-- Problem description --
Please set down exactly the lines of the listing below from the line containing "Fig. 4 Overcoming" through the line containing "Figure 5. Timeline", both lines included, leaving out all other lines.

-- Material provided --
------------------------------------------------------------------------
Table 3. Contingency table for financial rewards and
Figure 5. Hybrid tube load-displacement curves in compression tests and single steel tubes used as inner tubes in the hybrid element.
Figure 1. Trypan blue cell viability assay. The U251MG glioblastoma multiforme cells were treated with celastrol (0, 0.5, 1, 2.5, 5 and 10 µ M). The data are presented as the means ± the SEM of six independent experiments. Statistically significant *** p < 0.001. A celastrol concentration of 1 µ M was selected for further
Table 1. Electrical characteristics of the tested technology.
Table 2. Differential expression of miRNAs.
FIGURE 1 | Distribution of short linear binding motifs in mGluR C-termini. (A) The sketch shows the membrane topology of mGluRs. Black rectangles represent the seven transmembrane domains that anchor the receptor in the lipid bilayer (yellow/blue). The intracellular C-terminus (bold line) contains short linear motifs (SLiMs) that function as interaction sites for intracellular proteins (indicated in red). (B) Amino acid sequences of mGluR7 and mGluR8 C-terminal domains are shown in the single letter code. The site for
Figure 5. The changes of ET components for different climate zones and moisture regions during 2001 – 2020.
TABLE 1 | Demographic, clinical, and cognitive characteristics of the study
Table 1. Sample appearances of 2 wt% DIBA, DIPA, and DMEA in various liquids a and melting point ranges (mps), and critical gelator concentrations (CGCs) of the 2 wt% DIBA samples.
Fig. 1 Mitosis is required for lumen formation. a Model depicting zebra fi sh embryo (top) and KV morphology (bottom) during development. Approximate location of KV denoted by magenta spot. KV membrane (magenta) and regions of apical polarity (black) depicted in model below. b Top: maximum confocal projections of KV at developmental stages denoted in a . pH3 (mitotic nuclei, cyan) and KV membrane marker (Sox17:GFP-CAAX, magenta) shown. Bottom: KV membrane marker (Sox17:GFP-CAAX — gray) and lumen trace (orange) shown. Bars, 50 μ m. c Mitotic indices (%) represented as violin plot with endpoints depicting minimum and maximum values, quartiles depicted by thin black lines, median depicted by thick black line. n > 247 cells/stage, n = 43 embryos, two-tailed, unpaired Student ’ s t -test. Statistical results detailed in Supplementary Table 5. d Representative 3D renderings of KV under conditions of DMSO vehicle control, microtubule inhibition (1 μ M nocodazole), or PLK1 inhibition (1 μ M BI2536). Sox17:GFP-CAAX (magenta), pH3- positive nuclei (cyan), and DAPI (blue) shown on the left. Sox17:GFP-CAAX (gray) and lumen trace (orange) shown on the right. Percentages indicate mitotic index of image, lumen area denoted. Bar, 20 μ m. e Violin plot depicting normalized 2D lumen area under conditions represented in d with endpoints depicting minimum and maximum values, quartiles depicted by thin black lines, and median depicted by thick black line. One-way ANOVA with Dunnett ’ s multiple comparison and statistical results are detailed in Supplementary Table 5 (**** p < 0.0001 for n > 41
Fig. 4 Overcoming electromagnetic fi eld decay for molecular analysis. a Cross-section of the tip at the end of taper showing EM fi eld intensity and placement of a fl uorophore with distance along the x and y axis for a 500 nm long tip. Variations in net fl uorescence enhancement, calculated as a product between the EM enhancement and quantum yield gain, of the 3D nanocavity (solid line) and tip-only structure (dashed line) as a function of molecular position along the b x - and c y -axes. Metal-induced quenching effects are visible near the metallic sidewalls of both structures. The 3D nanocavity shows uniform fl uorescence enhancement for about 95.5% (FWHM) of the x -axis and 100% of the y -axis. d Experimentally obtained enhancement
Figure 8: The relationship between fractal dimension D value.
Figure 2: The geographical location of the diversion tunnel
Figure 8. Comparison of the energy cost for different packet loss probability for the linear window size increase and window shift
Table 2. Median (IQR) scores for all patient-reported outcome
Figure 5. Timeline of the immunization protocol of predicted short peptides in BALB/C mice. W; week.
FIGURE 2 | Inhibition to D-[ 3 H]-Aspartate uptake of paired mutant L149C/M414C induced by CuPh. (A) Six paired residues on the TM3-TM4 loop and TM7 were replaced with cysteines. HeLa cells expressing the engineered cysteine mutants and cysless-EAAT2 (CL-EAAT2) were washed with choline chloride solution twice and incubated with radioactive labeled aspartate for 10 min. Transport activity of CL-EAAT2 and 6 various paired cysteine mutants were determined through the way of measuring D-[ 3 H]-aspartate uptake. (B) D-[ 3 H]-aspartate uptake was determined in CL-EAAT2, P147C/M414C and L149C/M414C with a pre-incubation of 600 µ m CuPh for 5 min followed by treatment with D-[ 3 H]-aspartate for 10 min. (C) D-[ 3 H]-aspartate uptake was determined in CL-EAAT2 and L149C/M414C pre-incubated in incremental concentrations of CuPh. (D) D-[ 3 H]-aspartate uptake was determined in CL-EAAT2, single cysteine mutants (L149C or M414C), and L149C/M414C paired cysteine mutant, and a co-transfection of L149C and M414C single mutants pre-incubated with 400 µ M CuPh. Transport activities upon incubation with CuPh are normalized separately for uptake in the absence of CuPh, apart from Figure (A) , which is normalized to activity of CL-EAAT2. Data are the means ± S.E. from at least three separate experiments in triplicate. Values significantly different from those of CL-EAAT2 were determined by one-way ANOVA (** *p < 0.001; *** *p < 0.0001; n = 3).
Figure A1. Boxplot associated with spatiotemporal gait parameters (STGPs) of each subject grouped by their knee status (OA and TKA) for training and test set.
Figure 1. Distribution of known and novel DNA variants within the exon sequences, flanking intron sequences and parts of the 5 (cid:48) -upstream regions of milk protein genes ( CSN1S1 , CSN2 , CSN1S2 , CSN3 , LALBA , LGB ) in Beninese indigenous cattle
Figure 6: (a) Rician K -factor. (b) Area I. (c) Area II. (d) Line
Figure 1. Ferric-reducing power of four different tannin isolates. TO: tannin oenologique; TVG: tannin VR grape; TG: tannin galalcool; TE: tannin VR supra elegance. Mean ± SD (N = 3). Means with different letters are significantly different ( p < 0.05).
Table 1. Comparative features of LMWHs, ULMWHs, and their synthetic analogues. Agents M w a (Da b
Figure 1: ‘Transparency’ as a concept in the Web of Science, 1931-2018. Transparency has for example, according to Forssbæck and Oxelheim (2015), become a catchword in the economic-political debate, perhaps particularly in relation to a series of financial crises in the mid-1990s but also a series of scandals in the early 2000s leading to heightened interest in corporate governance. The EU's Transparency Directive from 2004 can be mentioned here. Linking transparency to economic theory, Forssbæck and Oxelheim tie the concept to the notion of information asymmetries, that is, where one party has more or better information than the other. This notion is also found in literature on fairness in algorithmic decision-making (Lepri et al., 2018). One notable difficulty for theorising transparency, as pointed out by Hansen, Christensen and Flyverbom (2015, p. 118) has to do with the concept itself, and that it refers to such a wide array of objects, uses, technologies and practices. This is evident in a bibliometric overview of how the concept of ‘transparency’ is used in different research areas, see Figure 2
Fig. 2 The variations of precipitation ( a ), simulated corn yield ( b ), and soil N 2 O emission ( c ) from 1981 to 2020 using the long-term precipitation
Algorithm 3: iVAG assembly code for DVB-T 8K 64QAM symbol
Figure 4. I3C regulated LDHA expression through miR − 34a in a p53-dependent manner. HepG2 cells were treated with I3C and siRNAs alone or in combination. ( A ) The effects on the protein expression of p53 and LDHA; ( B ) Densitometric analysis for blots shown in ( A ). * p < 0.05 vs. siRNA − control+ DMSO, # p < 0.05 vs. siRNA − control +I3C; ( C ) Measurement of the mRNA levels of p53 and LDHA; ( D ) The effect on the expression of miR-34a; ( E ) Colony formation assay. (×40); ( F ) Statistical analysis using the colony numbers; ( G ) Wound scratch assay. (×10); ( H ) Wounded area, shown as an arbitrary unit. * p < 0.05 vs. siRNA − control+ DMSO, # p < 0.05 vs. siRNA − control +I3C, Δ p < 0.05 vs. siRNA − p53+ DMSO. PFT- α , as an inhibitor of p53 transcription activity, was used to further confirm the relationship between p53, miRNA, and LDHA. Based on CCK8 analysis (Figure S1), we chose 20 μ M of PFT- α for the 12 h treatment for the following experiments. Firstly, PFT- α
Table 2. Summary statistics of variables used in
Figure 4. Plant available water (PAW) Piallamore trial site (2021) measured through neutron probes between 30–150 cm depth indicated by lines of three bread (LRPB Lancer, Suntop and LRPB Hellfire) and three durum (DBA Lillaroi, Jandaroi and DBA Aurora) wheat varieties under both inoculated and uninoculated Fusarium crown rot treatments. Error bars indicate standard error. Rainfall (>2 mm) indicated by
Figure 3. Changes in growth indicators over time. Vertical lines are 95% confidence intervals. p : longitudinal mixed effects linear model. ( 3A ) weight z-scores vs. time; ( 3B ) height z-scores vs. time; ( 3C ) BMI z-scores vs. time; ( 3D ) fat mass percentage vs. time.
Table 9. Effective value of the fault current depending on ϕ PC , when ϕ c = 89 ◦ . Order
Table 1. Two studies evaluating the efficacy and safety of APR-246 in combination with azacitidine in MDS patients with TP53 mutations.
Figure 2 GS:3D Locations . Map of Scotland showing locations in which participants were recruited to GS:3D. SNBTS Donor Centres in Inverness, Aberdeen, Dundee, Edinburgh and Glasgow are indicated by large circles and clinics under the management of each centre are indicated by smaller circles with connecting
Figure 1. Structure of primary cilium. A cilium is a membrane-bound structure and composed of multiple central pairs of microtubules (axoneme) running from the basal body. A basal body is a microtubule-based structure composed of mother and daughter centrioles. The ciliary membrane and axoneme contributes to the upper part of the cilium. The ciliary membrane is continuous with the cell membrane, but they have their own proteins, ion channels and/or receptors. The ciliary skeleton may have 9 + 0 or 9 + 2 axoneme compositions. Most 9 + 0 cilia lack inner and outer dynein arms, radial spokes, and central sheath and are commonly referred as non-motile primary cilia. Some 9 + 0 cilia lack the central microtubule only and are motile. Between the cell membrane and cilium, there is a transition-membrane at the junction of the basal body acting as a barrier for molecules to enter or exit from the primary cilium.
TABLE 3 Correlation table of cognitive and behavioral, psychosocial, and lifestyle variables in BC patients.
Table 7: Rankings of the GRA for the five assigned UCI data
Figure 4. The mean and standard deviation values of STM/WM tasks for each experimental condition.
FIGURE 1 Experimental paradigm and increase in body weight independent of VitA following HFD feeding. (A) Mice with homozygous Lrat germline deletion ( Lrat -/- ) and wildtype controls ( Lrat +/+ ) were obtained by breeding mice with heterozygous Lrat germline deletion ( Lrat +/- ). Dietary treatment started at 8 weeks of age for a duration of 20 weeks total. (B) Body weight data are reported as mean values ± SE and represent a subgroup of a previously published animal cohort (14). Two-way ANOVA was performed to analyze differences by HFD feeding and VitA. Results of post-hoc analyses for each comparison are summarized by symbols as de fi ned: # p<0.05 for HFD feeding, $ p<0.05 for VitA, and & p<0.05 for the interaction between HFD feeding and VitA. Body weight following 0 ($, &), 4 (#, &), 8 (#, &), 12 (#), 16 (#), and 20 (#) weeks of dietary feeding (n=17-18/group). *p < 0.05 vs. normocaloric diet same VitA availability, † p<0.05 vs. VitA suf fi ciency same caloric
------------------------------------------------------------------------
-- Written solution --
Fig. 4 Overcoming electromagnetic fi eld decay for molecular analysis. a Cross-section of the tip at the end of taper showing EM fi eld intensity and placement of a fl uorophore with distance along the x and y axis for a 500 nm long tip. Variations in net fl uorescence enhancement, calculated as a product between the EM enhancement and quantum yield gain, of the 3D nanocavity (solid line) and tip-only structure (dashed line) as a function of molecular position along the b x - and c y -axes. Metal-induced quenching effects are visible near the metallic sidewalls of both structures. The 3D nanocavity shows uniform fl uorescence enhancement for about 95.5% (FWHM) of the x -axis and 100% of the y -axis. d Experimentally obtained enhancement
Figure 8: The relationship between fractal dimension D value.
Figure 2: The geographical location of the diversion tunnel
Figure 8. Comparison of the energy cost for different packet loss probability for the linear window size increase and window shift
Table 2. Median (IQR) scores for all patient-reported outcome
Figure 5. Timeline of the immunization protocol of predicted short peptides in BALB/C mice. W; week.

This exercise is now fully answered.